Could the data below be printed out exactly, with the pictures left out?

• SUPPLIED DATA
- - - - - - -
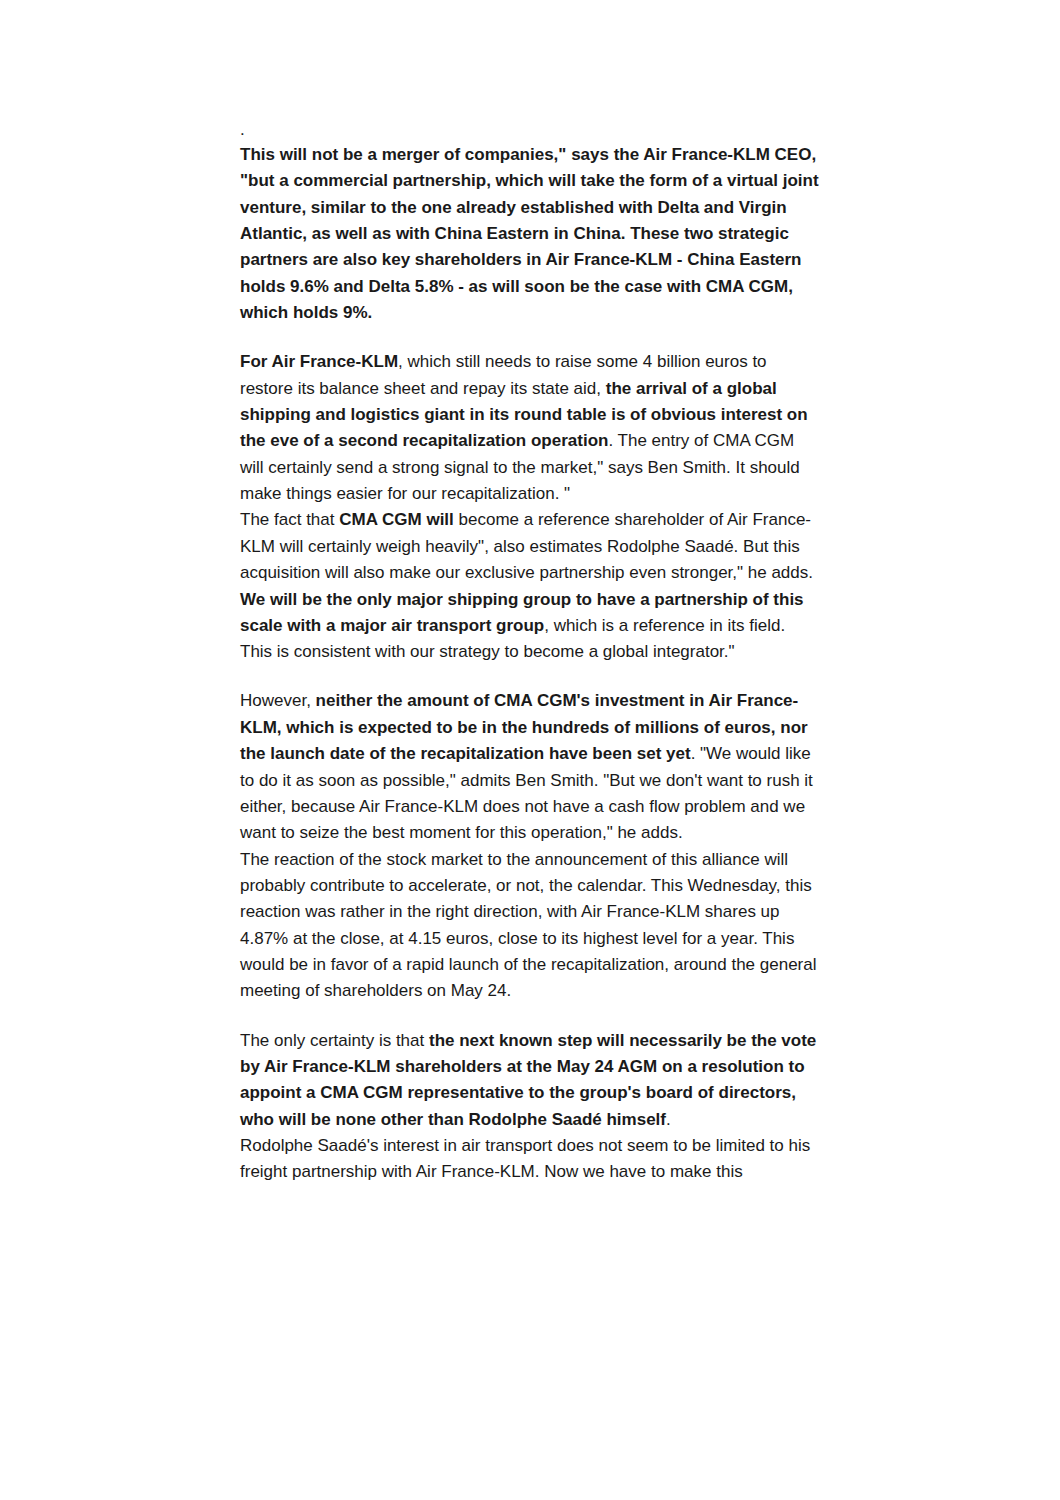.
This will not be a merger of companies," says the Air France-KLM CEO, "but a commercial partnership, which will take the form of a virtual joint venture, similar to the one already established with Delta and Virgin Atlantic, as well as with China Eastern in China. These two strategic partners are also key shareholders in Air France-KLM - China Eastern holds 9.6% and Delta 5.8% - as will soon be the case with CMA CGM, which holds 9%.
For Air France-KLM, which still needs to raise some 4 billion euros to restore its balance sheet and repay its state aid, the arrival of a global shipping and logistics giant in its round table is of obvious interest on the eve of a second recapitalization operation. The entry of CMA CGM will certainly send a strong signal to the market," says Ben Smith. It should make things easier for our recapitalization. "
The fact that CMA CGM will become a reference shareholder of Air France-KLM will certainly weigh heavily", also estimates Rodolphe Saadé. But this acquisition will also make our exclusive partnership even stronger," he adds. We will be the only major shipping group to have a partnership of this scale with a major air transport group, which is a reference in its field. This is consistent with our strategy to become a global integrator."
However, neither the amount of CMA CGM's investment in Air France-KLM, which is expected to be in the hundreds of millions of euros, nor the launch date of the recapitalization have been set yet. "We would like to do it as soon as possible," admits Ben Smith. "But we don't want to rush it either, because Air France-KLM does not have a cash flow problem and we want to seize the best moment for this operation," he adds.
The reaction of the stock market to the announcement of this alliance will probably contribute to accelerate, or not, the calendar. This Wednesday, this reaction was rather in the right direction, with Air France-KLM shares up 4.87% at the close, at 4.15 euros, close to its highest level for a year. This would be in favor of a rapid launch of the recapitalization, around the general meeting of shareholders on May 24.
The only certainty is that the next known step will necessarily be the vote by Air France-KLM shareholders at the May 24 AGM on a resolution to appoint a CMA CGM representative to the group's board of directors, who will be none other than Rodolphe Saadé himself.
Rodolphe Saadé's interest in air transport does not seem to be limited to his freight partnership with Air France-KLM. Now we have to make this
- - - - - - -
• ANSWER FOR THE TASK
.
This will not be a merger of companies," says the Air France-KLM CEO, "but a commercial partnership, which will take the form of a virtual joint venture, similar to the one already established with Delta and Virgin Atlantic, as well as with China Eastern in China. These two strategic partners are also key shareholders in Air France-KLM - China Eastern holds 9.6% and Delta 5.8% - as will soon be the case with CMA CGM, which holds 9%.
For Air France-KLM, which still needs to raise some 4 billion euros to restore its balance sheet and repay its state aid, the arrival of a global shipping and logistics giant in its round table is of obvious interest on the eve of a second recapitalization operation. The entry of CMA CGM will certainly send a strong signal to the market," says Ben Smith. It should make things easier for our recapitalization. "
The fact that CMA CGM will become a reference shareholder of Air France-KLM will certainly weigh heavily", also estimates Rodolphe Saadé. But this acquisition will also make our exclusive partnership even stronger," he adds. We will be the only major shipping group to have a partnership of this scale with a major air transport group, which is a reference in its field. This is consistent with our strategy to become a global integrator."
However, neither the amount of CMA CGM's investment in Air France-KLM, which is expected to be in the hundreds of millions of euros, nor the launch date of the recapitalization have been set yet. "We would like to do it as soon as possible," admits Ben Smith. "But we don't want to rush it either, because Air France-KLM does not have a cash flow problem and we want to seize the best moment for this operation," he adds.
The reaction of the stock market to the announcement of this alliance will probably contribute to accelerate, or not, the calendar. This Wednesday, this reaction was rather in the right direction, with Air France-KLM shares up 4.87% at the close, at 4.15 euros, close to its highest level for a year. This would be in favor of a rapid launch of the recapitalization, around the general meeting of shareholders on May 24.
The only certainty is that the next known step will necessarily be the vote by Air France-KLM shareholders at the May 24 AGM on a resolution to appoint a CMA CGM representative to the group's board of directors, who will be none other than Rodolphe Saadé himself.
Rodolphe Saadé's interest in air transport does not seem to be limited to his freight partnership with Air France-KLM. Now we have to make this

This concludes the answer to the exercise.